If there's room, use the wired interface board that plugs into the socket in the Forney. (Should have come with the loco.) You should be able to tie into all the pertinent controls from there--motor, lights, and if you use a Phoenix, you can tap into the chuff triggers from that board as well to go to the Phoenix chuff inputs. Wire the battery to the battery input on the stock board in the Forney. 

Later,

K


----------



## dpotp (May 25, 2011)

Found the interface board still in the box in the attic. looks like the Airwire board will not fit so I removed the Bachmann board and will wire it like I have my others. I do have one problem with the headlight. Which lead is the anode, black or red?
Isn't it a LED in the head light?


----------



## East Broad Top (Dec 29, 2007)

It is an LED headlight. Technically speaking, it "should" be wired such that the red wire is positive, but it's not something I'd put any large sum of money on. Get a lithium button battery and attach it to the leads of the light. The 3.7 volts of the battery will not do any harm to the LED. (Many LED flashlights are powered by a lithium button battery.) That will tell you which lead is positive. If the LED doesn't light up, then flip the battery over and try again. It should light up with that. 

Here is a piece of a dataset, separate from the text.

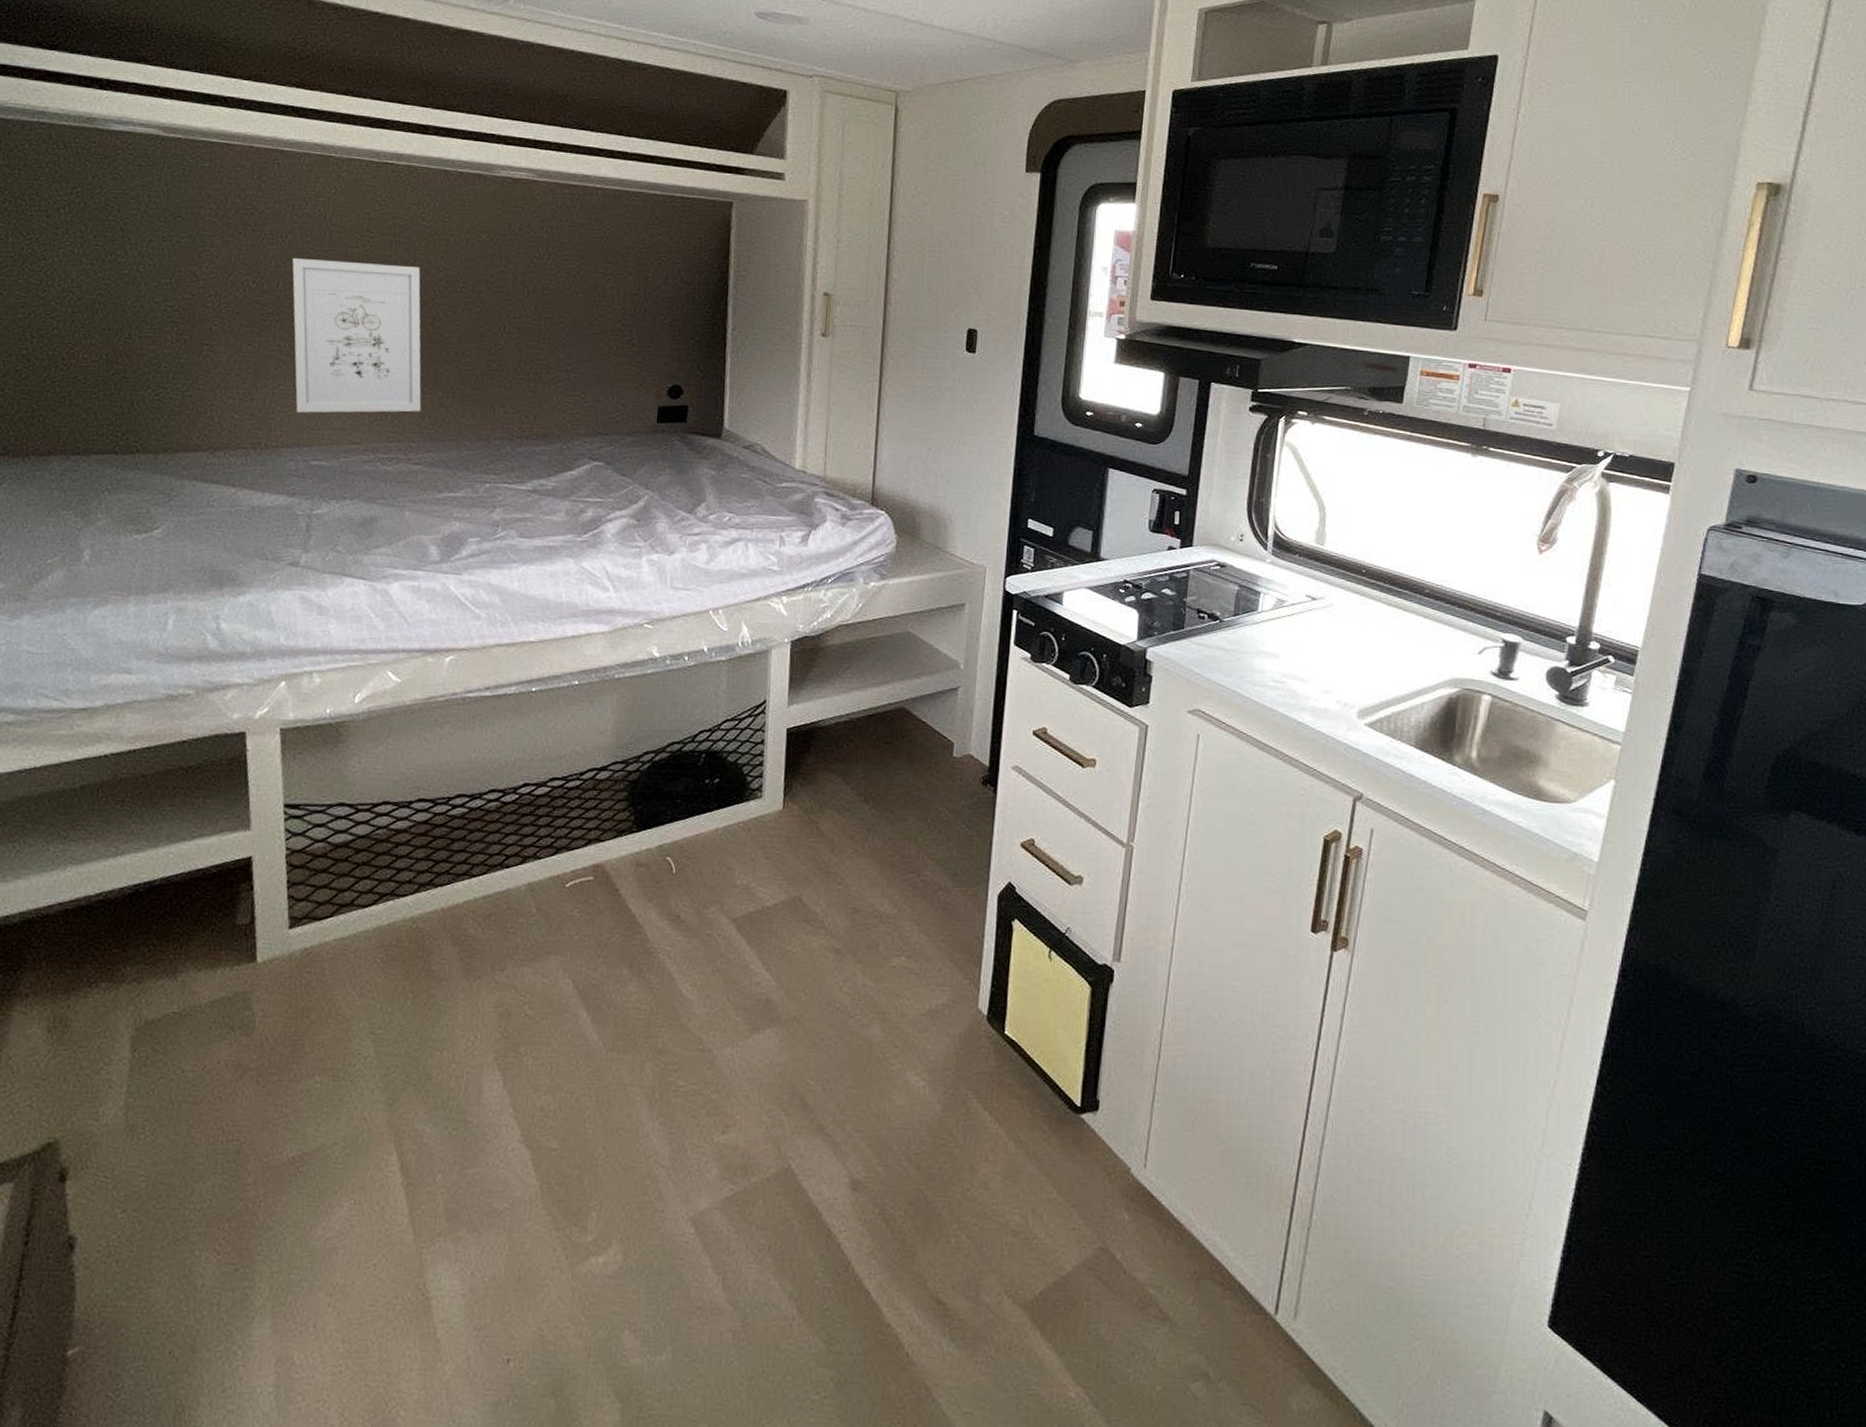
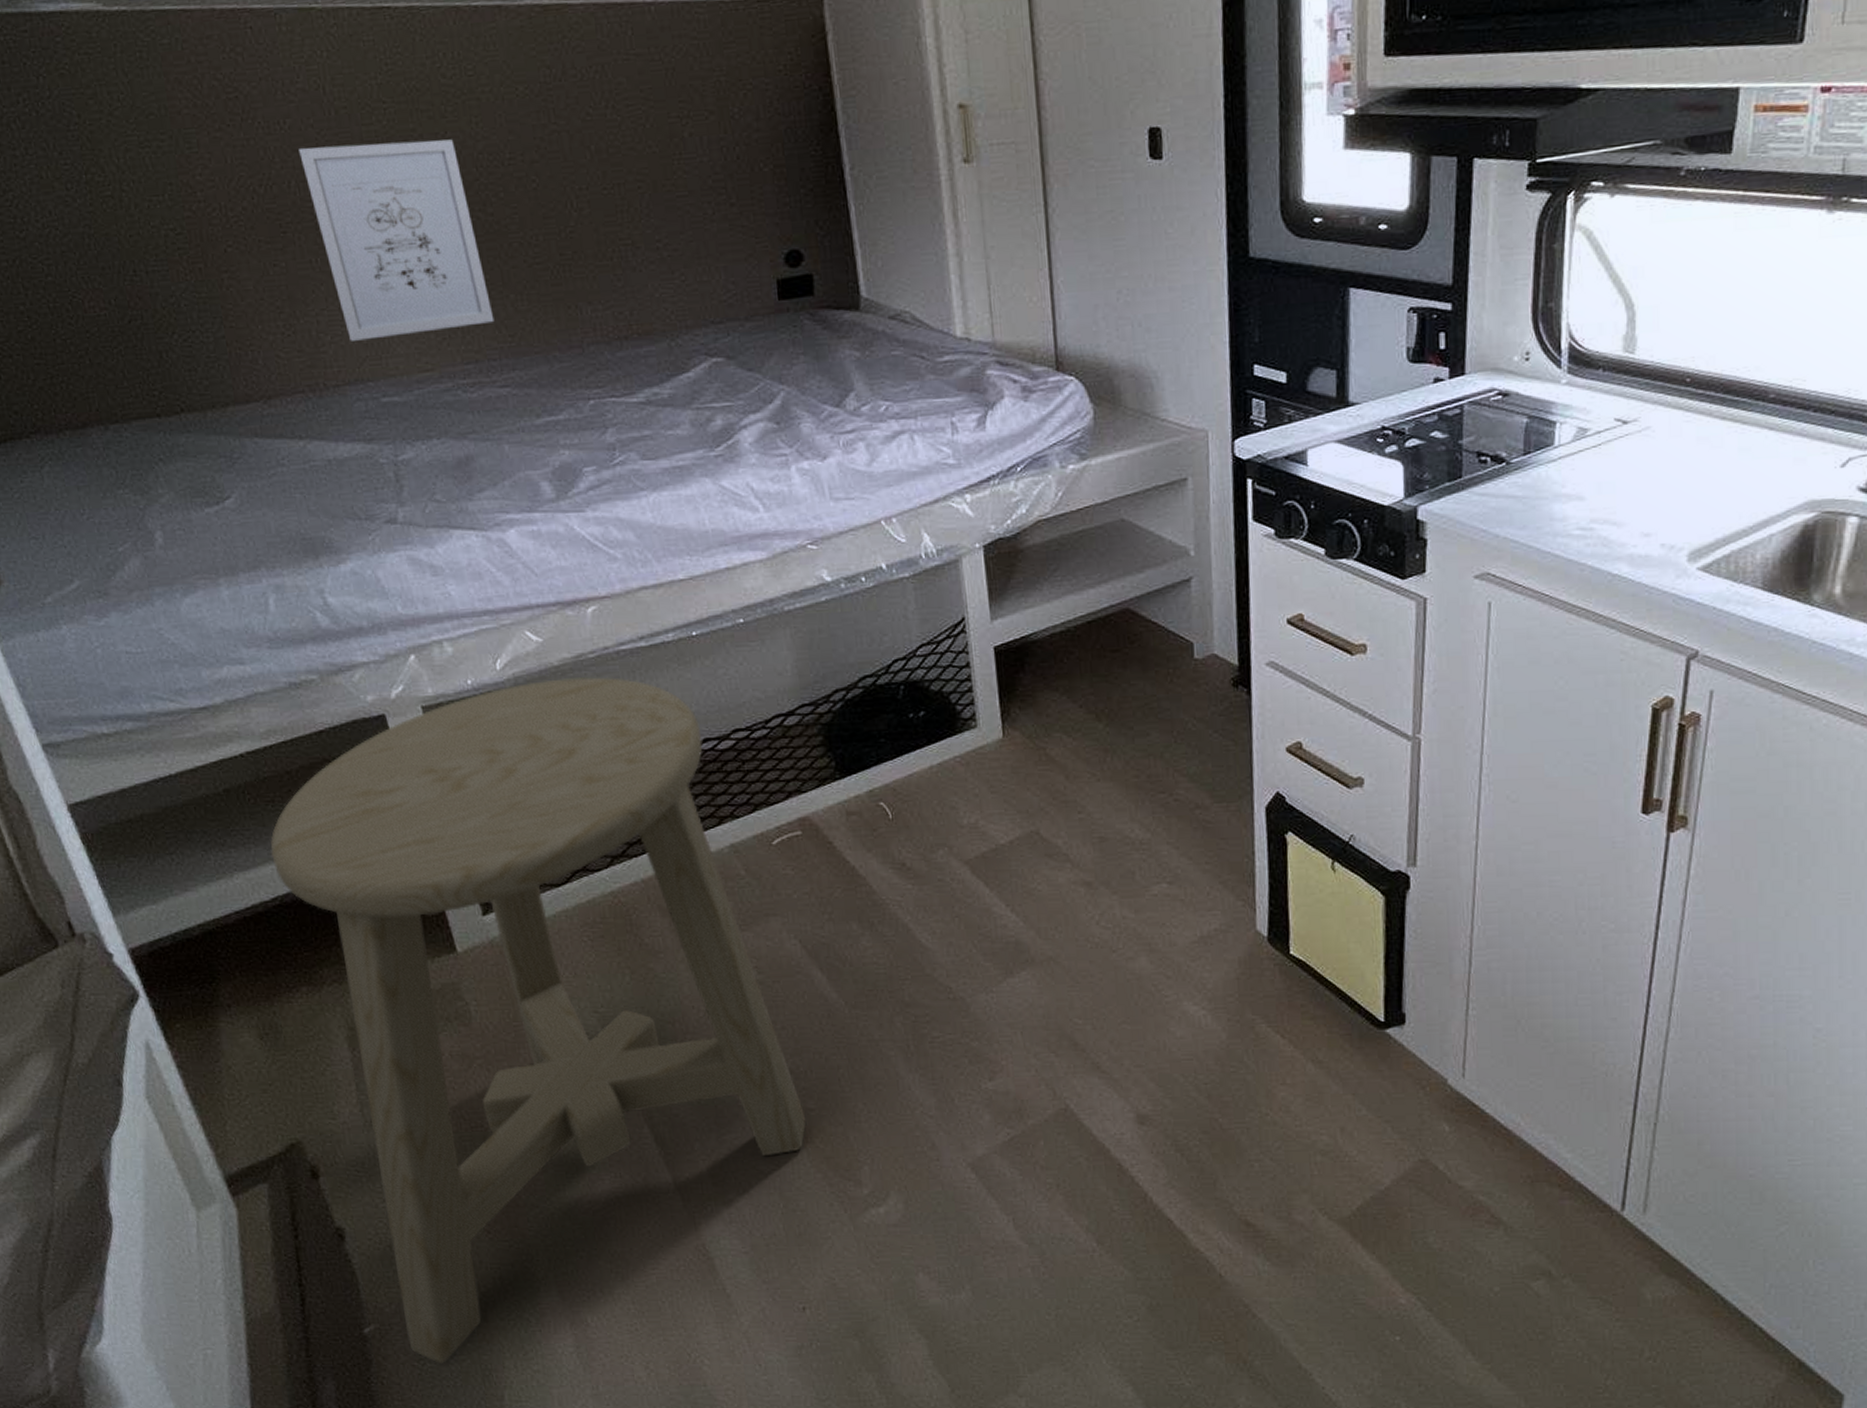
stool: none [106,716,547,1396] -> present [270,676,807,1363]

You do want to check to make sure there's a resistor in series with the LED. Sometimes Bachmann puts resistors close to the LED in the headlight, other times they have the resistor on the PC board. Typically if there's a resistor in series with the LED, you'll find the resistor very close to the headlight, wrapped in heat-shrink tubing.

Later,

K


----------



## Bill Swindell (Jan 2, 2008)

I have installed AirWire and all in lGB Forneys but not the Bachmann. I get everything in the engine including a 14.8V, 5200MAH LiIon battery.


----------



## dpotp (May 25, 2011)

Got it figured out. The battery will go in a trailing car. Now I just have to locate my railroad under the leaves and run. Thanks for the input.


----------